Sunday, June 5, 2022

Benediction

  In this brilliant biopic of British poet Siegfried Sassoon several Sassoon poems are read over landscapes and war scenes. 

But the key poem is Wilfred Owen’s “Disabled.” It appears twice. At his first reading Sassoon finds it a brilliant advance from Owen’s earlier derivativeness. Here for the first time the poet finds his voice, his independence, his self-assertion and emotional freedom. But we hear it only near film’s end, amid the aged Sassoon’s looking back in remorse at a life marked by loss and his emotional paralysis. 

The title points to the film’s two central wars and their respective costs in humanity. The literal war is WW I. There Sassoon fought valiantly, then courageously campaigned against its unscrupulous and disastrous continuation. We see a range of the war’s consequent disability, physical, emotional and psychological.

The second war is the homosexual’s campaign to survive in a bigoted cruel world. Owen and Sassoon were both “disabled” by the war, Owen killed and Sassoon robbed of emotional fulfilment. Owen was Sassoon’s one great love. Because their’s was “the love that dare not speak its name” the two ardent poets’ sole physical exchange is the stiff handshake when Owen marches off to death. Sassoon never recovers from Owen’s loss.

With his usual eye — and heart — for the oppressed sensitive, director Terence Davies conveys the gay characters’ sentence to emotional crippling. That’s the second form of disability in these wars. When Sassoon is interviewed by the army counselor — who himself admits to being gay; “I trust you will be discreet” — they are shown primarily in alternating one-shots, defining the isolation imposed upon the forbiddenly compatible.     

Unable to fulfill his romantic nature Sassoon drifts into trivial affairs, with shallow rewards while they work and profound loss when they don’t. The successful poet is condemned to a failed emotional life.

Sassoon’s retreat into conventional marriage only spreads his damage, the corollary  costs of that war. We see the consequences of Sassoon’s frustration in his wife, when the ebullient Kate Phillips turns into the haggard Gemma Jones.

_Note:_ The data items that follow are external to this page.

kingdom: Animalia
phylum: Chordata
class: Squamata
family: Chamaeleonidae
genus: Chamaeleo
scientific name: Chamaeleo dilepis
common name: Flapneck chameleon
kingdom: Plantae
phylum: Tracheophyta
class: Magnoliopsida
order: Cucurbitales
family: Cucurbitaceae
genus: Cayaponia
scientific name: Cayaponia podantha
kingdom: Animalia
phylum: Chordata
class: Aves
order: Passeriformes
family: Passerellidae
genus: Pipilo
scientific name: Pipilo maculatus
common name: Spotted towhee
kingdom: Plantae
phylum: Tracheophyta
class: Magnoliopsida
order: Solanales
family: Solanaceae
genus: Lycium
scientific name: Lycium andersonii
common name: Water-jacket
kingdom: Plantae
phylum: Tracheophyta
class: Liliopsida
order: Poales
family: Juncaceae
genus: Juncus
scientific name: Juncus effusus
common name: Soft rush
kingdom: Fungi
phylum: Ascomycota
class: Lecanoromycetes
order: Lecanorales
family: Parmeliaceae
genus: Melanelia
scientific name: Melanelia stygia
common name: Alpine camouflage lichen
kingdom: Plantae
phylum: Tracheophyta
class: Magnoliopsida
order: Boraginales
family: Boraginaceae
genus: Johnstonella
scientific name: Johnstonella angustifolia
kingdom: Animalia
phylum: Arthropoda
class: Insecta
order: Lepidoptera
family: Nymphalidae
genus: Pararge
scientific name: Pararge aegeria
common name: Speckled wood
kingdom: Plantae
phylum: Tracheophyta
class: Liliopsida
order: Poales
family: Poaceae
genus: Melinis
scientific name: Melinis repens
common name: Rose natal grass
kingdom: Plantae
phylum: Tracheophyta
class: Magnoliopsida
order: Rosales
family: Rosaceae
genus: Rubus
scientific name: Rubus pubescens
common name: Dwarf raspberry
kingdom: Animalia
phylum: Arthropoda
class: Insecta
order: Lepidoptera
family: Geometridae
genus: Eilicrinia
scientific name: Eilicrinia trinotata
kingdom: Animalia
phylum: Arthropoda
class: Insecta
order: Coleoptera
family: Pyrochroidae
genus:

The son is his own frustrated loner, of uncertain sexuality and stunted emotional connection. Sassoon’s desperate retreat into “normalcy” destroys his nearest as well as himself. That’s the point of the song cited from Stop the World I want to Get Off — a piquant satire of the “typically English.”

The doubled shadow of Owen’s “Disabilities” hangs over the film and Sassoon’s sad, sad life until the poem is finally heard. The film is truly a Benediction because it bestows upon the dead — and the living who remain with us — the blessing of acceptance and understanding that they were denied in life.